━━━━━ Source records ━━━━━

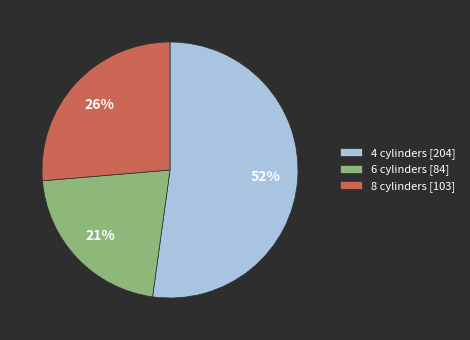

What percentage is the 8 cylinders [103] slice, to the nearest percent?

26%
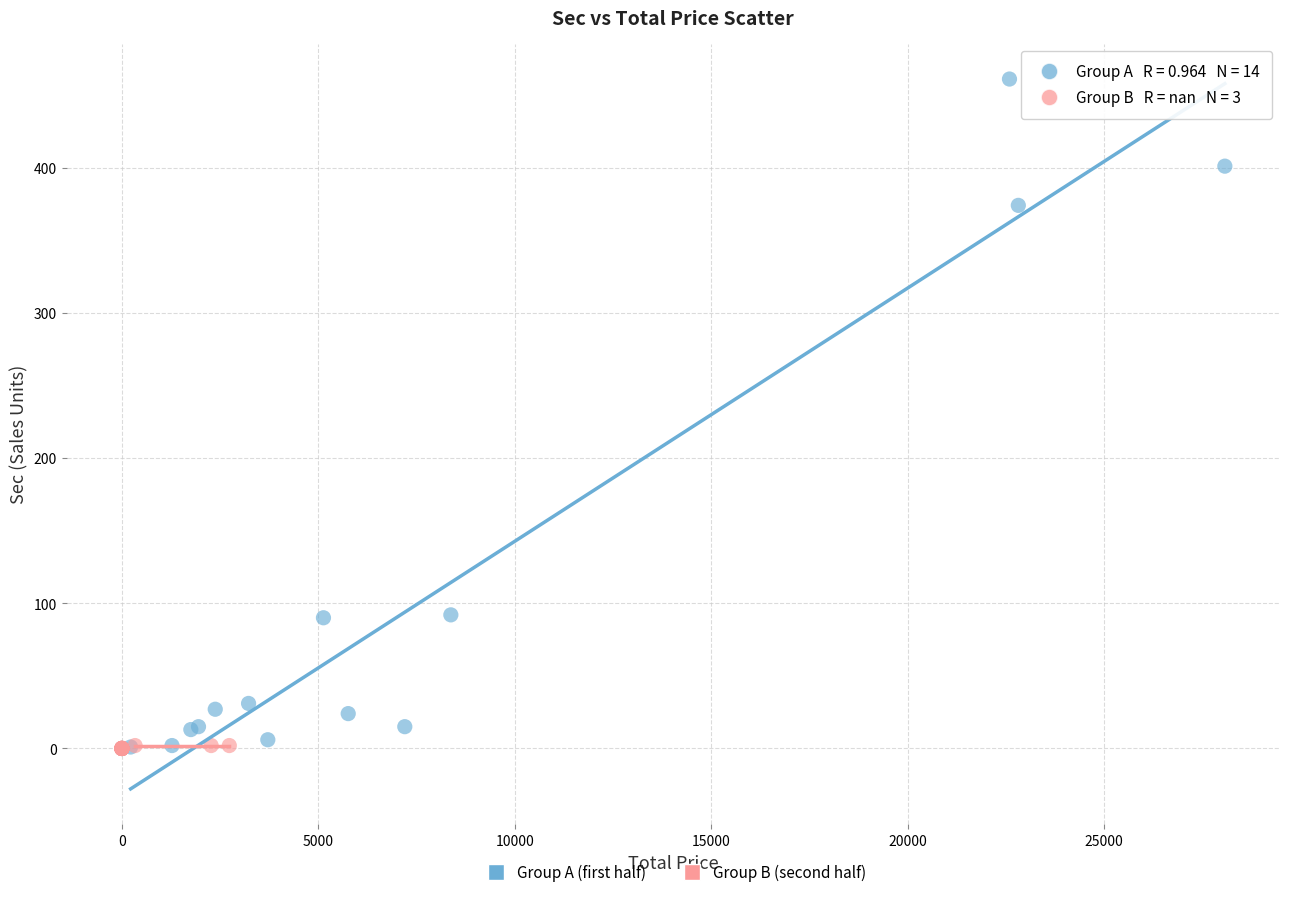

What are all the series names shown in the legend?

Group A (first half), Group B (second half)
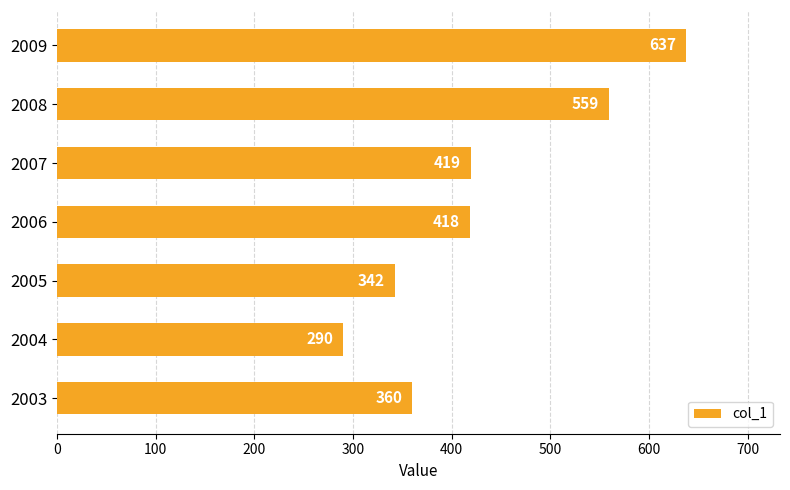

What is the ratio of the value at 2003 to the value at 2008?

0.6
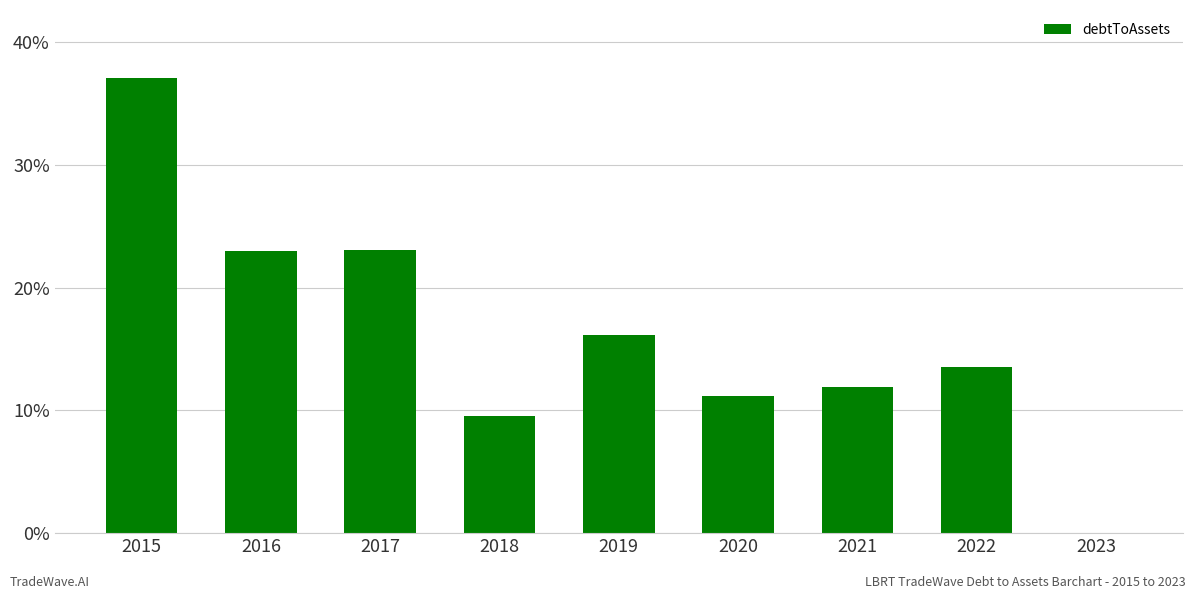

List the labels in order of value, smallest first.

2023, 2018, 2020, 2021, 2022, 2019, 2016, 2017, 2015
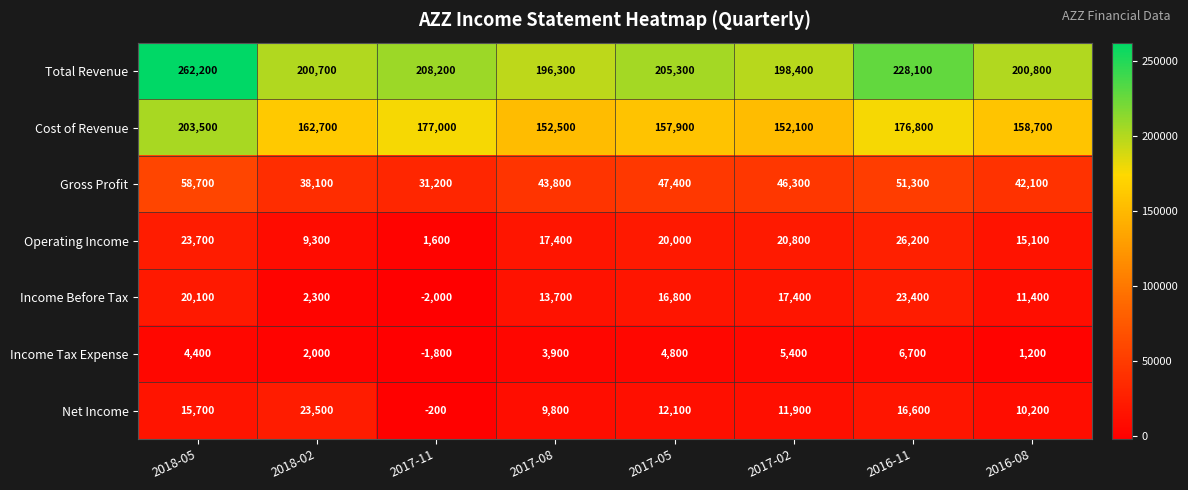

List the series in order of their peak value, lowest first.

Income Tax Expense, Income Before Tax, Net Income, Operating Income, Gross Profit, Cost of Revenue, Total Revenue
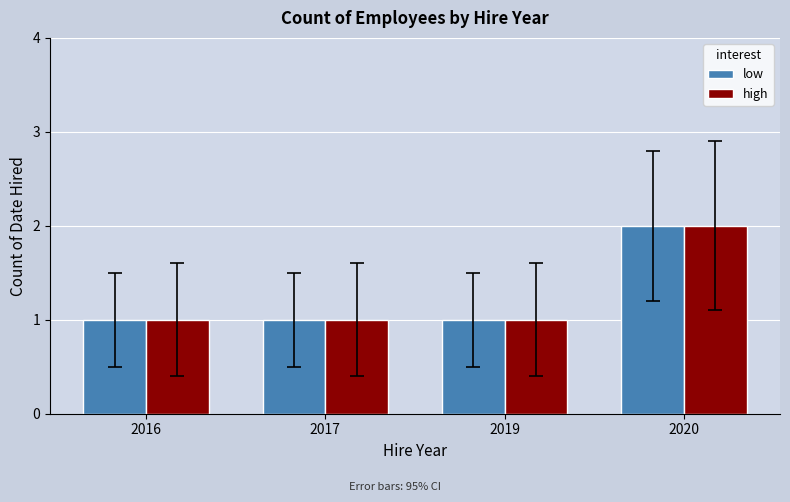

Read the low value at 2017.

1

━━━━━

▸ Request:
Copy out every row above word for word, omitting the pictures.

▸ Worked solution:
What percentage is the 8 cylinders [103] slice, to the nearest percent?

26%

What are all the series names shown in the legend?

Group A (first half), Group B (second half)

What is the ratio of the value at 2003 to the value at 2008?

0.6

List the labels in order of value, smallest first.

2023, 2018, 2020, 2021, 2022, 2019, 2016, 2017, 2015

List the series in order of their peak value, lowest first.

Income Tax Expense, Income Before Tax, Net Income, Operating Income, Gross Profit, Cost of Revenue, Total Revenue

Read the low value at 2017.

1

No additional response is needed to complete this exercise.